### Lesetext
# Alternative zu DarkSouls gesucht



## Xanitaeter (11. Oktober 2013)

Hey,
ich hab jetzt gut 200 Stunden Dark Souls auf´m Tacho und so langsam nutzt es sich doch etwas ab. Deswegen wollt ich fragen ob vielleicht jemand von euch eine Alternative zu Dark Souls hat. 
Also knackiger Schwierigkeitsgrad, aber dennoch nicht unfähr. Also einfach mal wieder ne Herausforderung 
Bin für alles offen.


----------



## LordCrash (11. Oktober 2013)

Xanitaeter schrieb:


> Hey,
> ich hab jetzt gut 200 Stunden Dark Souls auf´m Tacho und so langsam nutzt es sich doch etwas ab. Deswegen wollt ich fragen ob vielleicht jemand von euch eine Alternative zu Dark Souls hat.
> Also knackiger Schwierigkeitsgrad, aber dennoch nicht unfähr. Also einfach mal wieder ne Herausforderung
> Bin für alles offen.

### Einträge im Datensatz
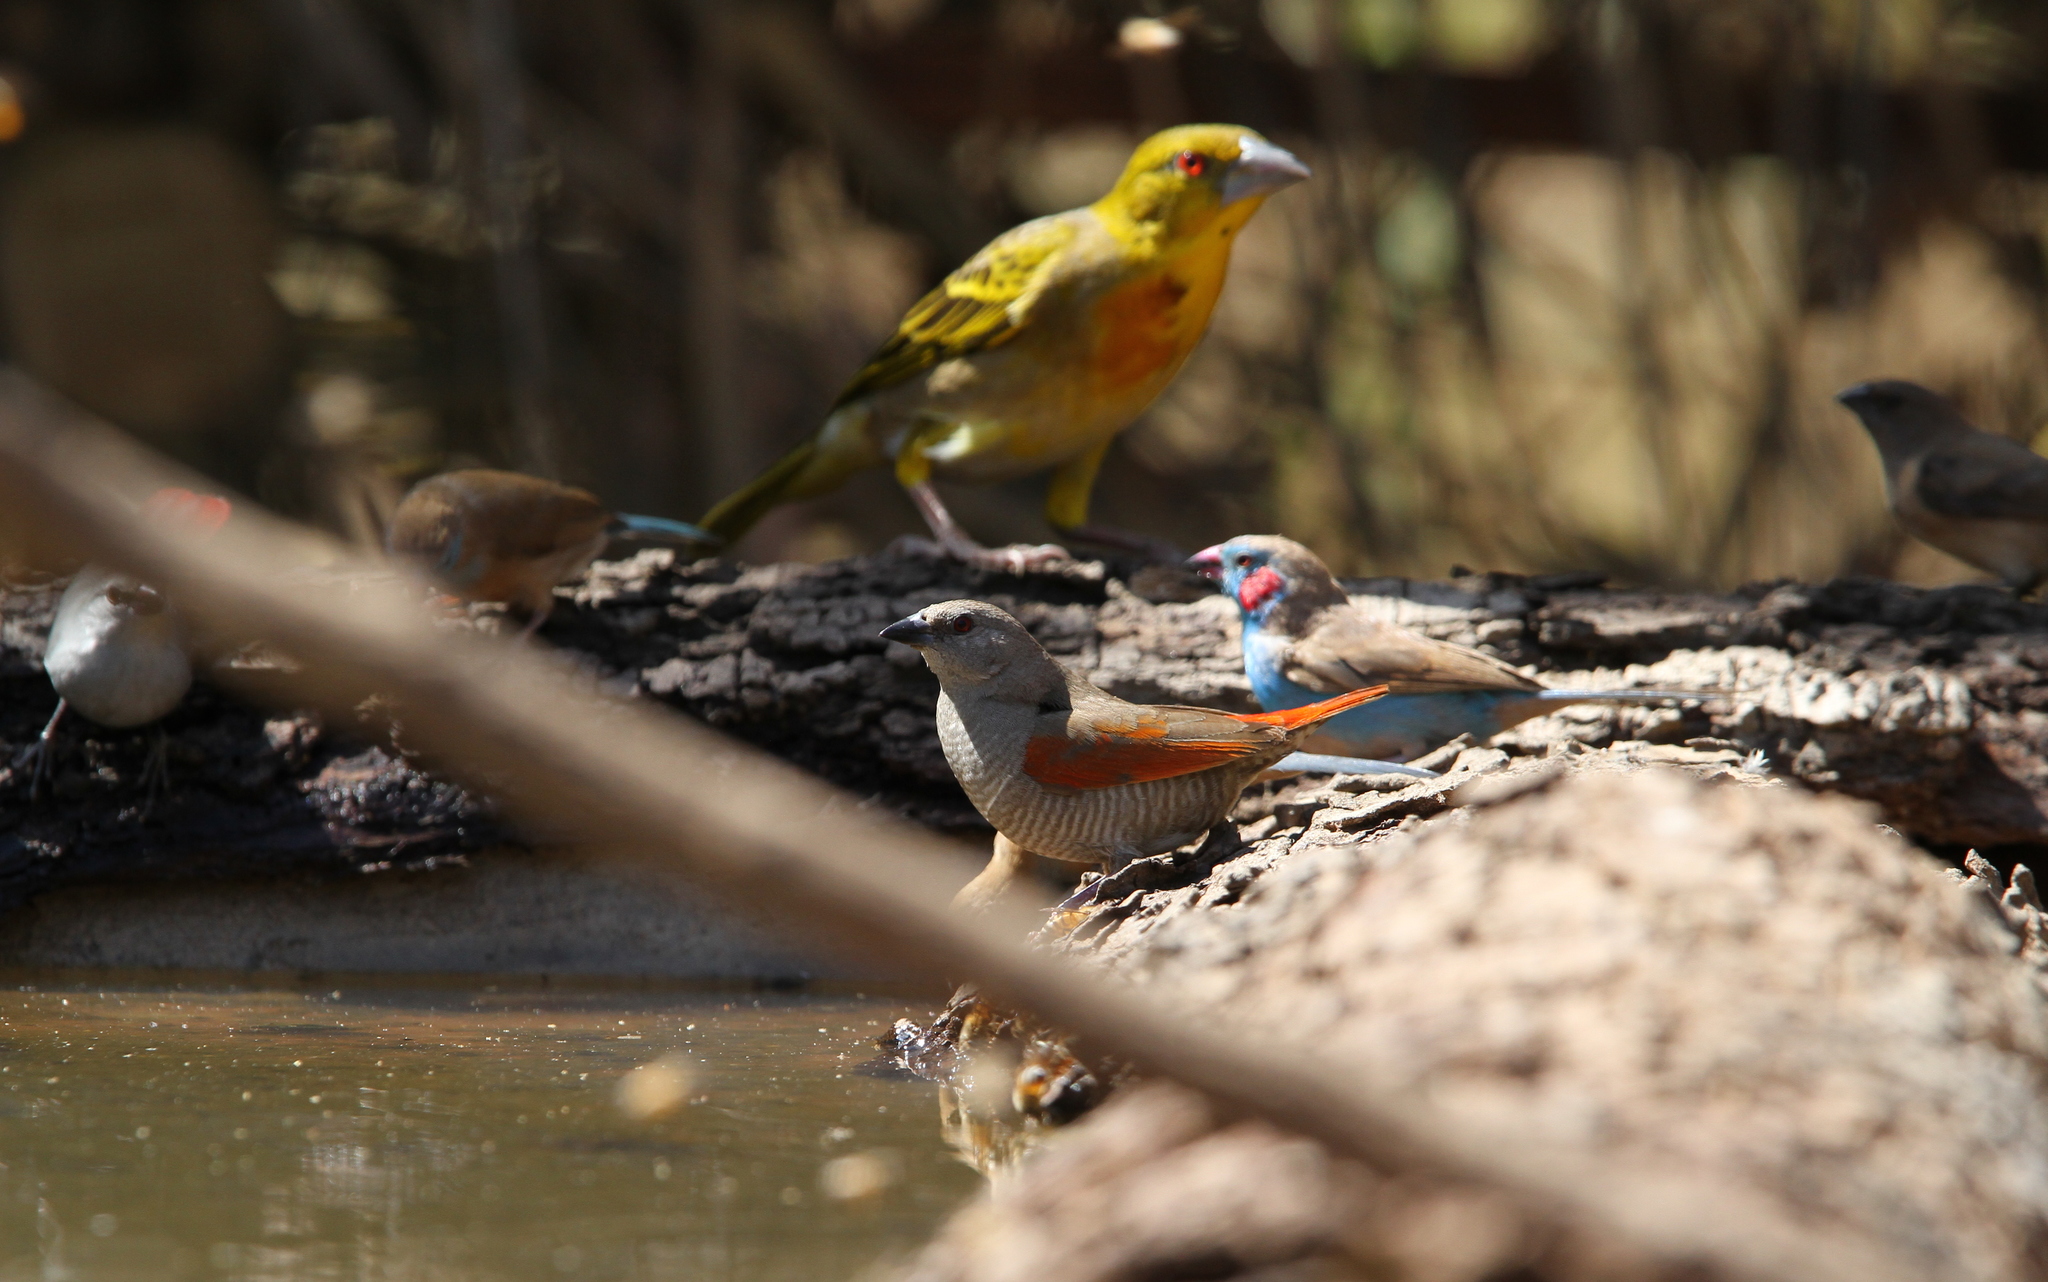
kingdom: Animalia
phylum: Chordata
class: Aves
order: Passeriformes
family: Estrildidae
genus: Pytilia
* * *
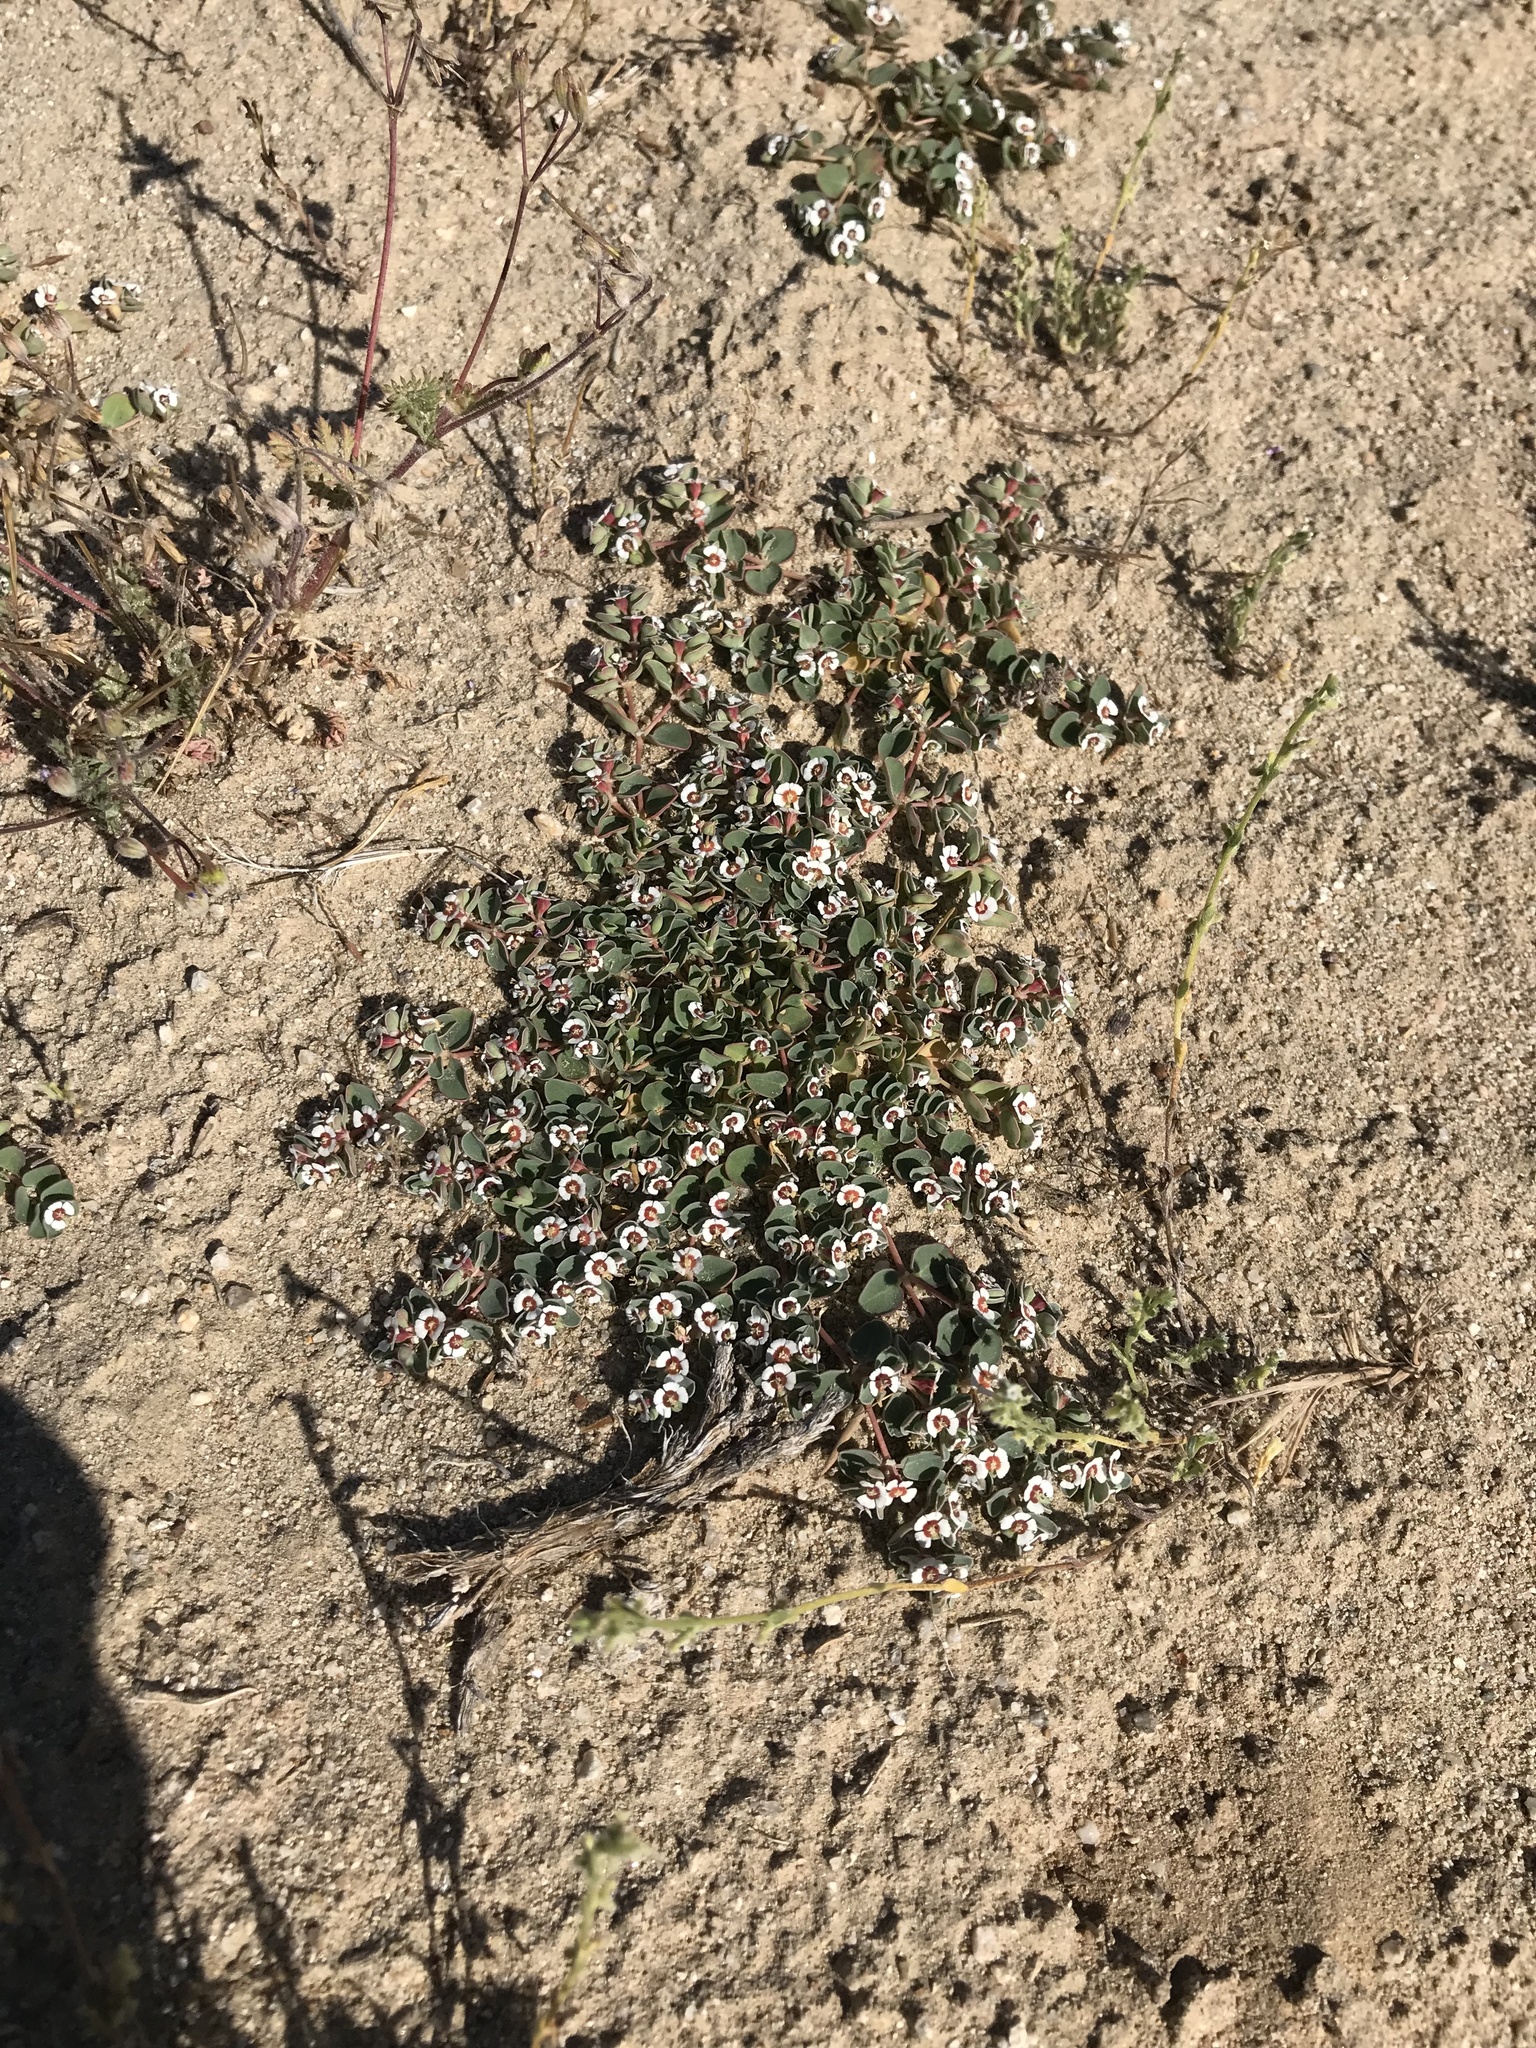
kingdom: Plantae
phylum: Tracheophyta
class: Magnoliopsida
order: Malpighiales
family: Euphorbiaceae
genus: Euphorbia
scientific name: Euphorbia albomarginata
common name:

### Ziel der Aufgabe
Wie viele Stunden Dark Souls hat Xanitaeter laut dem Forumsbeitrag über eine Alternative zu Dark Souls bereits gespielt? Das Material stammt aus einer anderen Quelle.

### Gelöste Aufgabe
Gut 200 Stunden.